Workers not scaling well - io getting slower
Hi,
I'm working on an application that needs to process (usually) a few thousand files and wanted to use Workers combined with R2 for that purpose.
However I'm experiencing slow file downloads and wanted to ask for help.
My setup:
- WorkerA -> receives array of N filenames (N=6 to stick to the open connections limit) and executes WorkerB N times
- WorkerB -> receives filename, downloads it from R2 (service binding) and sends timings to external webhook.
- Each file is almost the same size around 25 MB. For now files are only downloaded (no additional processing)
Testing:
I'm using 600 files for testing (so 15GB). My local script executes 100/200/300 requests to WorkerA passing 6 filenames in each request.

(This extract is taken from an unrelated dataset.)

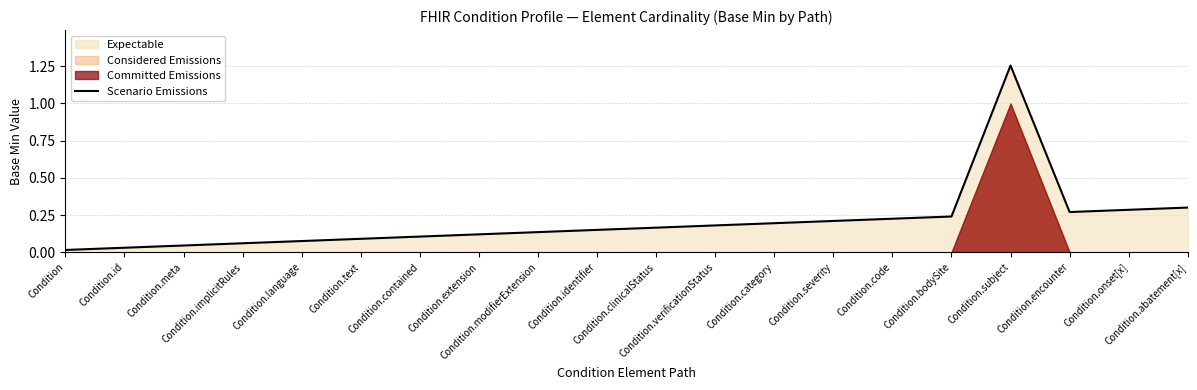

Is it true that the value at Condition.encounter is 0.3?

True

The requests are made in less than 2 seconds.
The webhook receives data from WorkerB with times it took to download the file and I can see degradation in performance with growing number of files
- on 600 files 89% of all requests complete under 5s
- on 1200 files (each file requested 2 times, so 200 requests to WorkerA) 62% of all requests complete under 5s
- on 1800 files (each file requested 3 times, so 300 requests to WorkerA) 51% of all requests complete under 5s
The requests that take longer than 5 seconds easily reach 8...15 to even 20+ seconds in some cases.
The same happens when I'm downloading the same files with fetch api from different provider - so this doesn't look like R2 issue.

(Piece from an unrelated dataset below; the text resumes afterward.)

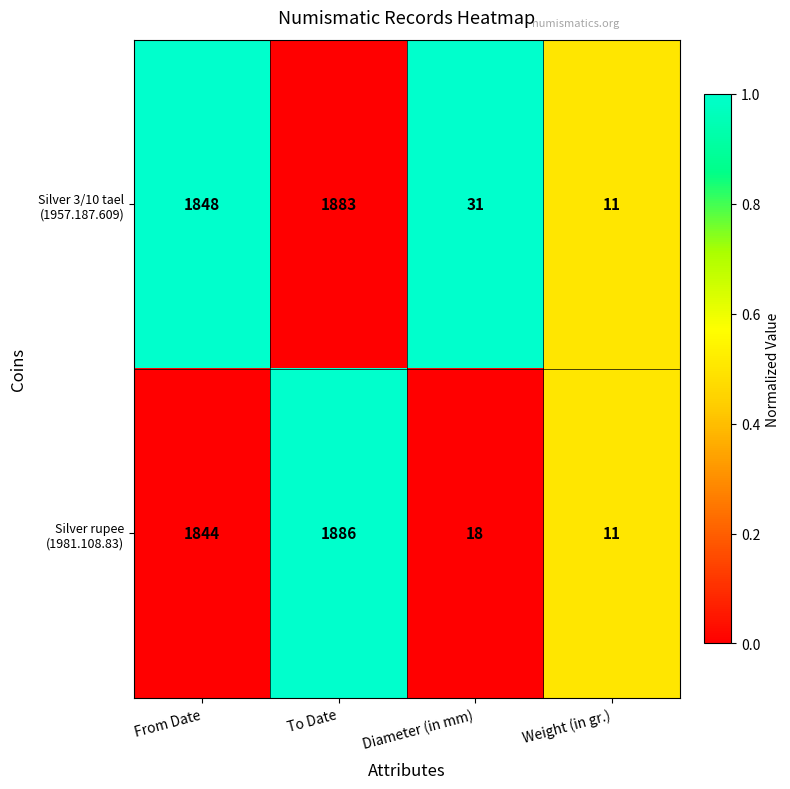

At which category does the chart reach its minimum across all series?

Weight (in gr.)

I'm on Workers Paid plan and the workers are in Unbound mode. "SmartPlacement" doesn't change anything.
The actions will be triggered by the end user so for obvious reasons this needs to be as fast as possible - I was hoping to download each file in less than 4 seconds.
Can you explain why it happens? Is it a known limitation?
Is the bandwidth throttled / some limit per account?
Is there anything I can do to have consistent performance that doesn't depend on the number of files I want to process?
Kind regards
5 Replies
Service bindings all execute within the same isolate, which means they share a thread. So, the more files you attempt to download, the slower it will be.
Can I then use fetch api instead of service binding to WorkerB and pass up to 1000 filenames at once to WorkerA? That should spawn 1000 isolated WorkerB right?
This seems like a use case for a queues as well
If requests come from the same place, they can be coallesced into a single isolate. Same with Queues
Unless you up your concurrency very high
Actually, they spawn in the same isolate, so even that might not help
Had something similar in mind so is there any way to actually scale this? Perhaps different queue consumer workers?